Rockwell Automation reports another critical issue in FactoryTalk Service Platform

Rockwell Automation has issued an alert about a critical vulnerability in their FactoryTalk Service Platform, tracked as CVE-2024-21917 (CVSS v3 score 9.8), This vulnerability has a low complexity of exploitation and can be remotely.

The vulnerability stems from improper verification of cryptographic signatures in the FactoryTalk Service Platform,  in versions prior to v6.4. This flaw allows an attacker to bypass authentication processes, enabling unauthorized retrieval of user information and alteration of settings. The core of the issue lies in the fact that the FactoryTalk Service Platform (FTSP) service token and directory lack proper digital signing, which a malicious user could exploit to obtain the service token and use it for unauthorized access to another FTSP directory.

 Rockwell Automation itself reported this vulnerability to the Cybersecurity and Infrastructure Security Agency (CISA).

To mitigate this risk, Rockwell Automation recommends setting the DCOM authentication level to 6, which encrypts the service token and communication channel between server and client. Additionally, they advise verifying the publisher information of executables attempting to use the FactoryTalk Services APIs and suggest updating to version 6.40 or later where possible.

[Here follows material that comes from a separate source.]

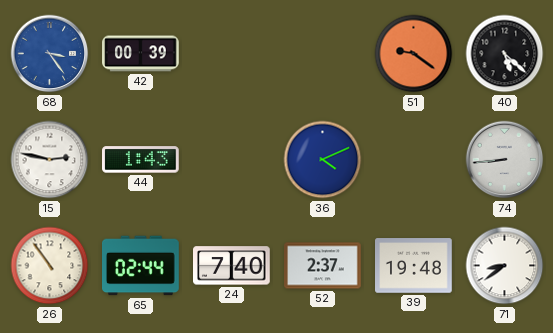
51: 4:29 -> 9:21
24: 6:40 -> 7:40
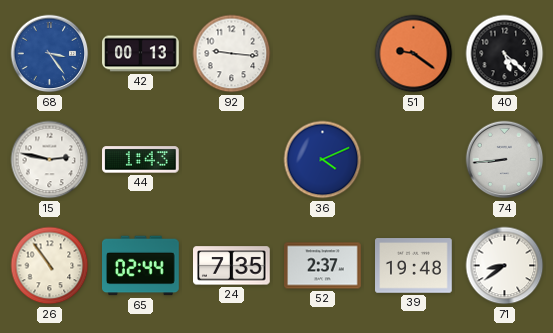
42: 00:39 -> 00:13
92: none -> 9:16
24: 7:40 -> 7:35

CISA has also issued recommendations to further safeguard against this vulnerability. These include minimizing network exposure of control system devices, using firewalls to separate these systems from business networks, and utilizing secure methods like VPNs for remote access. They also emphasize the importance of staying vigilant against social engineering attacks and ensuring that organizational cybersecurity strategies are robust and up-to-date.

As of the initial publication on January 30, 2024, there have been no reported cases of public exploitation specifically targeting this vulnerability.